• FERC Provides Clarification on California Feed-in Tariff
  • October 25, 2010
  • Law Firm: Troutman Sanders LLP - Atlanta Office
  • On October 21, 2010, the Federal Energy Regulatory Commission (“FERC” or the “Commission”) clarified how California may promote new generation resources in a way that does not contradict federal laws (the “October 21 Clarification”).  The Commission also denied the California Public Utilities Commission’s (“CPUC”) request for rehearing.

    On July 15, 2010, the Commission issued an order stating the Federal Power Act (“FPA”) and the Public Utility Regulatory Policies Act of 1978 (“PURPA”) did not preempt the CPUC’s decision to require utilities to offer a minimum price for power from certain small combined heat and power (“CHP”) generators if they are Qualifying Facilities (“QF”) under PURPA (see July 23, 2010 edition of the WER) (the “July 15 Order”).  The July 15 Order described how the state could implement its feed-in tariff which encourages types of generation resources by providing assurance through a fixed price for the electricity produced under a long-term contract.

    The state of California adopted feed-in tariffs by passing the California Waste Heat and Carbon Reduction Act (“AB 1613”).  AB 1613 amended CPUC code to require investor-owned utilities to buy power at a set CPUC price if it is generated by particular CHP generators and sent to the grid.  On August 16, 2010, the CPUC filed a request for clarification, or in the alternative, a request for rehearing of the July 15 Order.
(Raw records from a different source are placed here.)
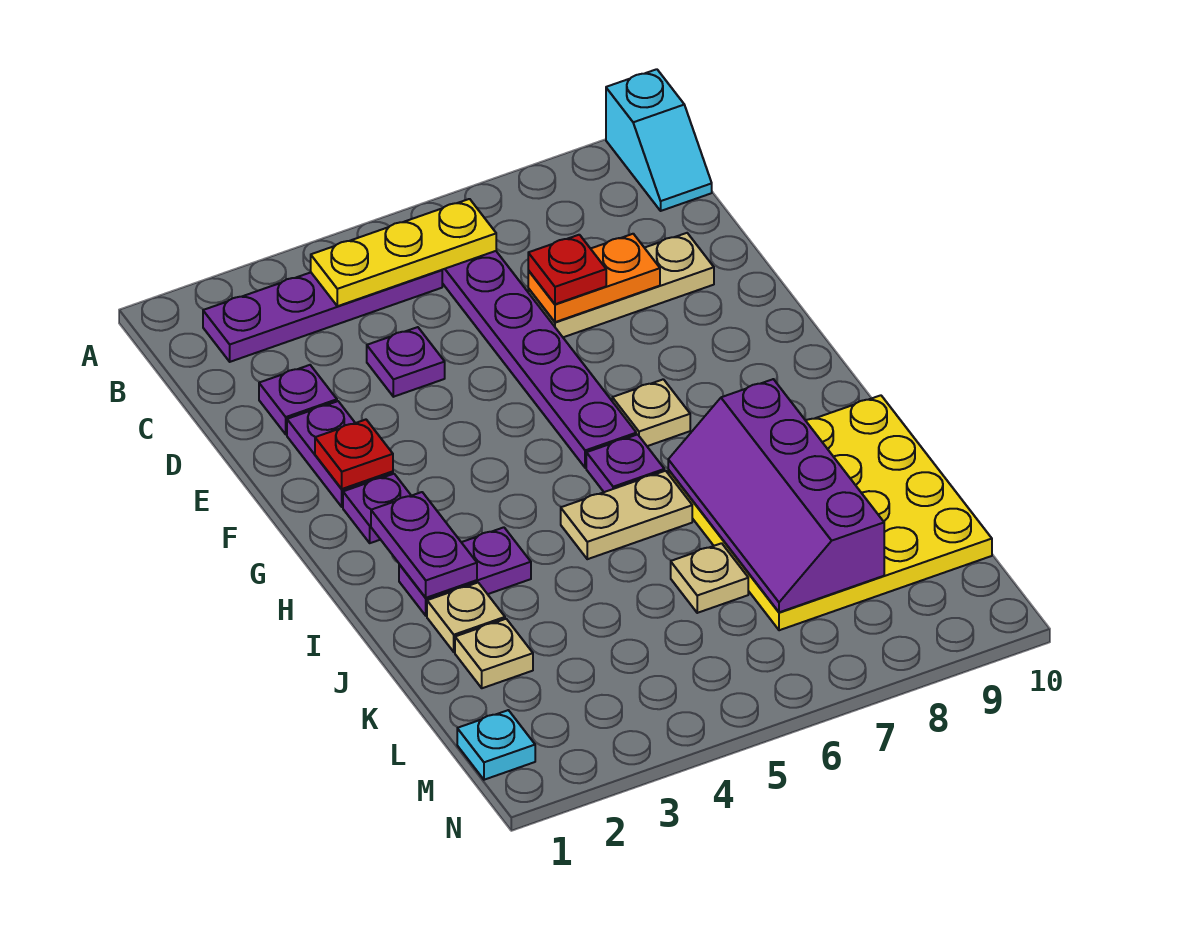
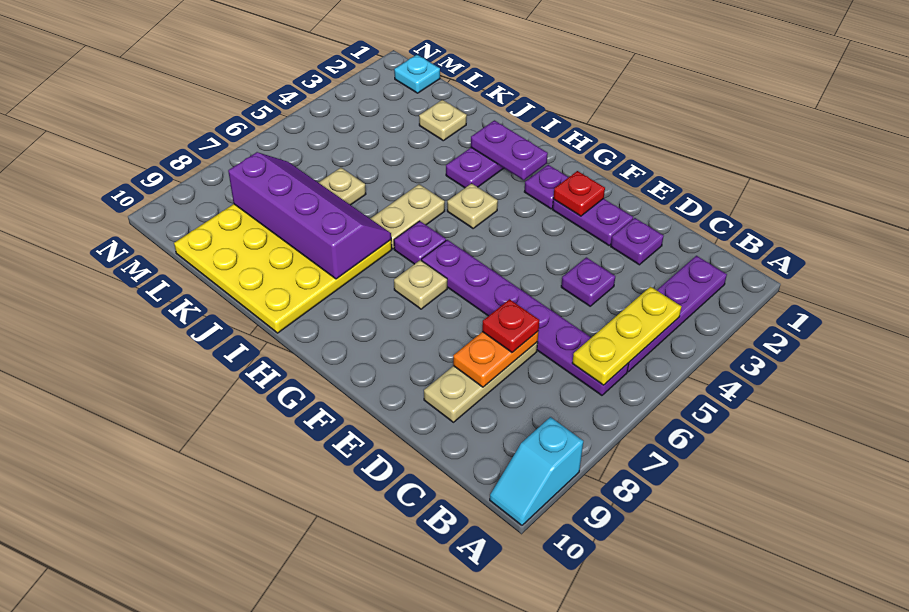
cyan 1x2 slope [606,69,712,211] -> cyan 1x2 slope turned to [490,417,583,525]
tan 1x1 plate [427,583,505,652] -> tan 1x1 plate moved to [447,183,498,228]

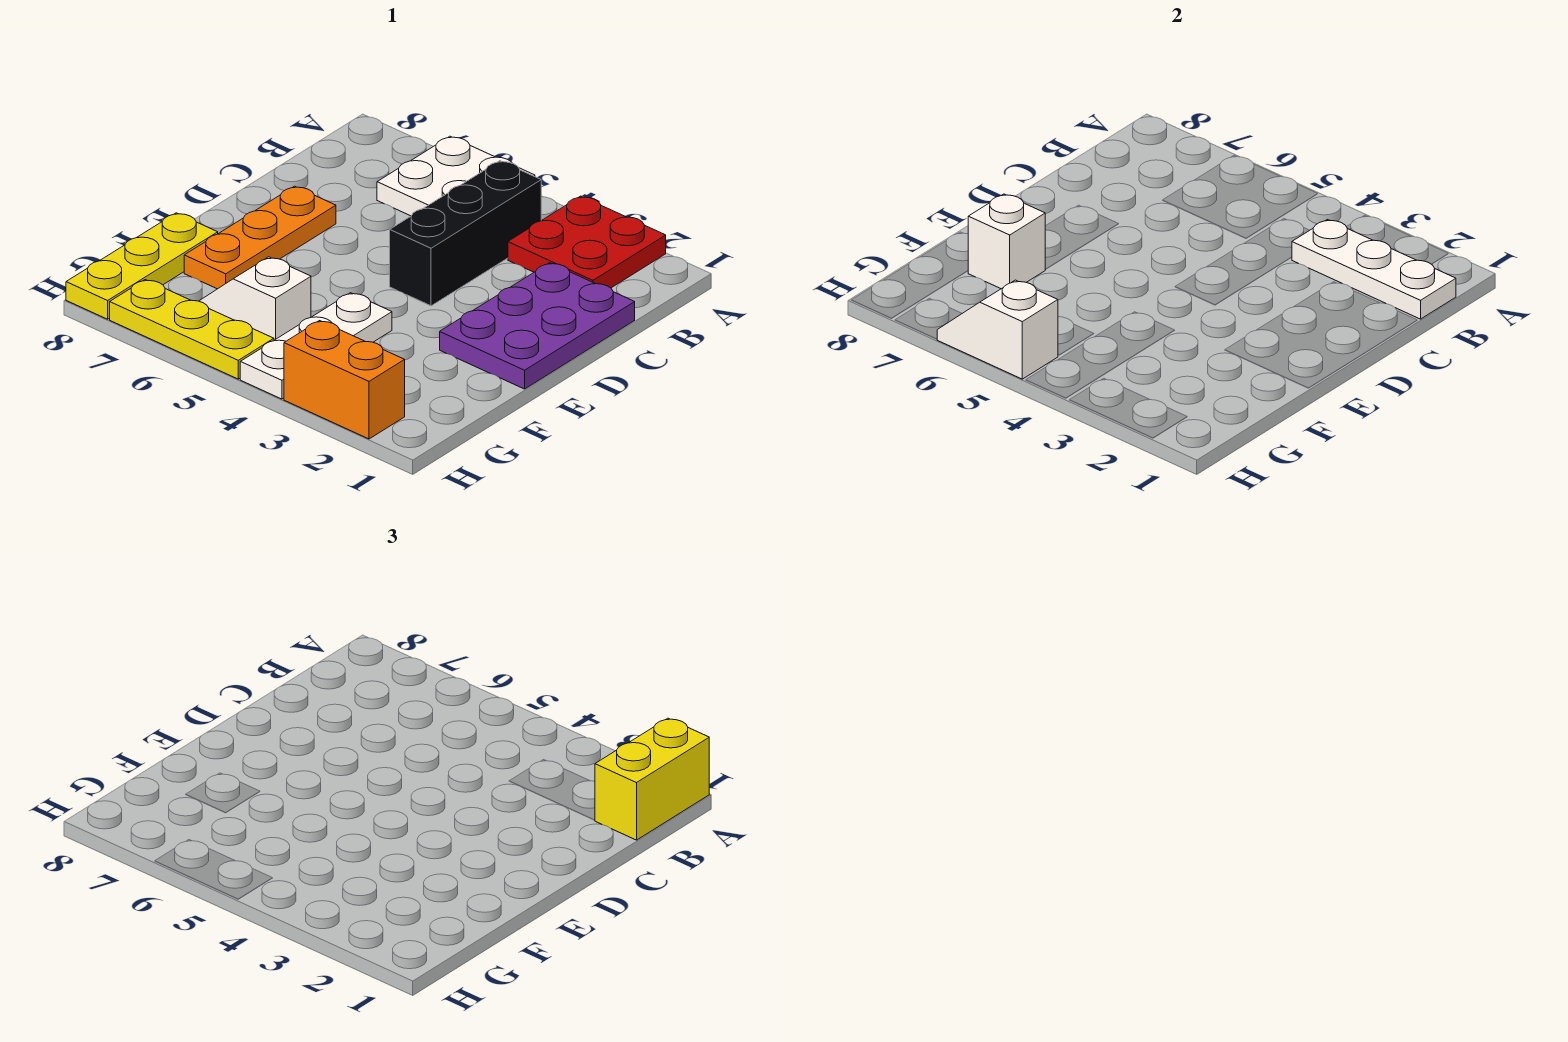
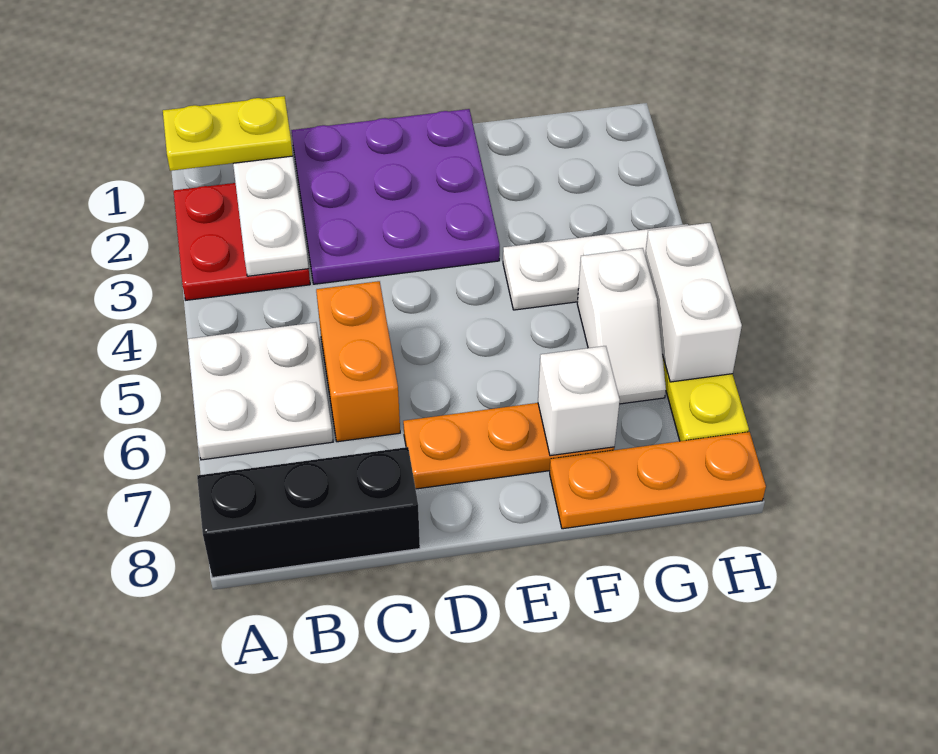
yellow 1x2 brick [595,718,709,840] -> yellow 1x2 plate [163,96,293,171]
black 1x3 brick [390,161,541,306] -> black 1x3 brick moved to [197,447,420,578]
purple 2x3 plate [440,263,635,389] -> purple 3x3 plate [291,109,500,284]
yellow 1x3 plate [66,213,218,319] -> orange 1x3 plate [550,432,766,529]
orange 1x2 brick [284,321,405,439] -> orange 1x2 brick moved to [316,281,400,442]
white 1x2 slope [937,280,1058,379] -> white 1x2 brick [645,223,742,382]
The CPUC asked FERC to clarify that California can require utilities to consider different factors in the avoided cost calculation in order to promote AB 1613 and “full avoided cost” does not have to be the cheapest avoided cost and may take into account limitations on alternate energy sources.  On September 14, 2010, the Commission issued an order granting rehearing for further consideration of the July 15 Order.

    In its October 21 Clarification, the Commission found that a proposal that utilized a “multi-tiered resource approach” in order to come up with avoided costs, which would then set different levels of avoided costs and different avoided cost rate caps depending on the type of resource could be in compliance with Section 210 PURPA and FERC regulations.  The Commission recognized that a state may take into account obligations imposed on utilities to purchase energy from particular sources, or for a particular duration when determining the avoided cost rate.  This may include procurement requirements and the resulting costs imposed on utilities in California.

    The October 21 Clarification did not address whether CPUC’s offer price under its AB 1613 program is consistent with the avoided cost rate treatment of PURPA, and noted that a state may not include a bonus or an adder in the avoided cost rate unless it reflects “actual costs avoided.”  However, the state may provide additional compensation for environmental externalities, outside of the PURPA cost rate through Renewable Energy Credits.